__TASK GOAL__
Each line from the one containing "панели. Теперь похожий проект может" through the last line of the entries below is to be transcribed exactly. Nothing else belongs in the reply.
[STUDY MATERIAL Boundary: Start]
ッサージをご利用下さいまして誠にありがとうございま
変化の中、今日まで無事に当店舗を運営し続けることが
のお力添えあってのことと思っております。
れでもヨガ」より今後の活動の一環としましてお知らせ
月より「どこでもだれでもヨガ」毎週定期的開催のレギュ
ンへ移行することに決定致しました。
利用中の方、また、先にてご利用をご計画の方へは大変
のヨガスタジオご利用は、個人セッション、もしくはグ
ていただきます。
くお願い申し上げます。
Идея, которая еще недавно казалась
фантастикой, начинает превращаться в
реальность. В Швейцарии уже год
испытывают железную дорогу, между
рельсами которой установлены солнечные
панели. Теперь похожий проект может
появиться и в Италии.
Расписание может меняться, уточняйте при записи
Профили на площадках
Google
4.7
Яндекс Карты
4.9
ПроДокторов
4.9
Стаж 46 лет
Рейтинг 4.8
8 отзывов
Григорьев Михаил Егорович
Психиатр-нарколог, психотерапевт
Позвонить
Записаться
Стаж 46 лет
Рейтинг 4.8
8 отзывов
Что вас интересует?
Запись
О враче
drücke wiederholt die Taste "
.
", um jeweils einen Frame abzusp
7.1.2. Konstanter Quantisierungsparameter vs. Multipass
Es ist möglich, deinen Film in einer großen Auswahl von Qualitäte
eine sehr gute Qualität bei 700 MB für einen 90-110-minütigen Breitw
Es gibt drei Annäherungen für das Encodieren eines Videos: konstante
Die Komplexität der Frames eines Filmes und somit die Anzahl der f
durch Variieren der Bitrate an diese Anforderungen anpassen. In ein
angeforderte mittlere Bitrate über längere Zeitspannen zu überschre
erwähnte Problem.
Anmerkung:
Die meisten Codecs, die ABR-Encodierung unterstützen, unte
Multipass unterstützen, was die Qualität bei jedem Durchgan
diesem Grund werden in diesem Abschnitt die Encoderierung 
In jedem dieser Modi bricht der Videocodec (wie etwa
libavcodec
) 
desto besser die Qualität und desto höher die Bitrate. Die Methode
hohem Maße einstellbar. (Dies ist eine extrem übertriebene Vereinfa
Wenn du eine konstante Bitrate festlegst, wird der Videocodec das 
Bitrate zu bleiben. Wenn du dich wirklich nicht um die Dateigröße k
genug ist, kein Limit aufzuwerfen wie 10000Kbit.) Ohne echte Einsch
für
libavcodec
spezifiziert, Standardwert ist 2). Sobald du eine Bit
[STUDY MATERIAL Boundary: End]
__RESPONSE FOR THIS EXERCISE__
панели. Теперь похожий проект может
появиться и в Италии.
Расписание может меняться, уточняйте при записи
Профили на площадках
Google
4.7
Яндекс Карты
4.9
ПроДокторов
4.9
Стаж 46 лет
Рейтинг 4.8
8 отзывов
Григорьев Михаил Егорович
Психиатр-нарколог, психотерапевт
Позвонить
Записаться
Стаж 46 лет
Рейтинг 4.8
8 отзывов
Что вас интересует?
Запись
О враче
drücke wiederholt die Taste "
.
", um jeweils einen Frame abzusp
7.1.2. Konstanter Quantisierungsparameter vs. Multipass
Es ist möglich, deinen Film in einer großen Auswahl von Qualitäte
eine sehr gute Qualität bei 700 MB für einen 90-110-minütigen Breitw
Es gibt drei Annäherungen für das Encodieren eines Videos: konstante
Die Komplexität der Frames eines Filmes und somit die Anzahl der f
durch Variieren der Bitrate an diese Anforderungen anpassen. In ein
angeforderte mittlere Bitrate über längere Zeitspannen zu überschre
erwähnte Problem.
Anmerkung:
Die meisten Codecs, die ABR-Encodierung unterstützen, unte
Multipass unterstützen, was die Qualität bei jedem Durchgan
diesem Grund werden in diesem Abschnitt die Encoderierung 
In jedem dieser Modi bricht der Videocodec (wie etwa
libavcodec
) 
desto besser die Qualität und desto höher die Bitrate. Die Methode
hohem Maße einstellbar. (Dies ist eine extrem übertriebene Vereinfa
Wenn du eine konstante Bitrate festlegst, wird der Videocodec das 
Bitrate zu bleiben. Wenn du dich wirklich nicht um die Dateigröße k
genug ist, kein Limit aufzuwerfen wie 10000Kbit.) Ohne echte Einsch
für
libavcodec
spezifiziert, Standardwert ist 2). Sobald du eine Bit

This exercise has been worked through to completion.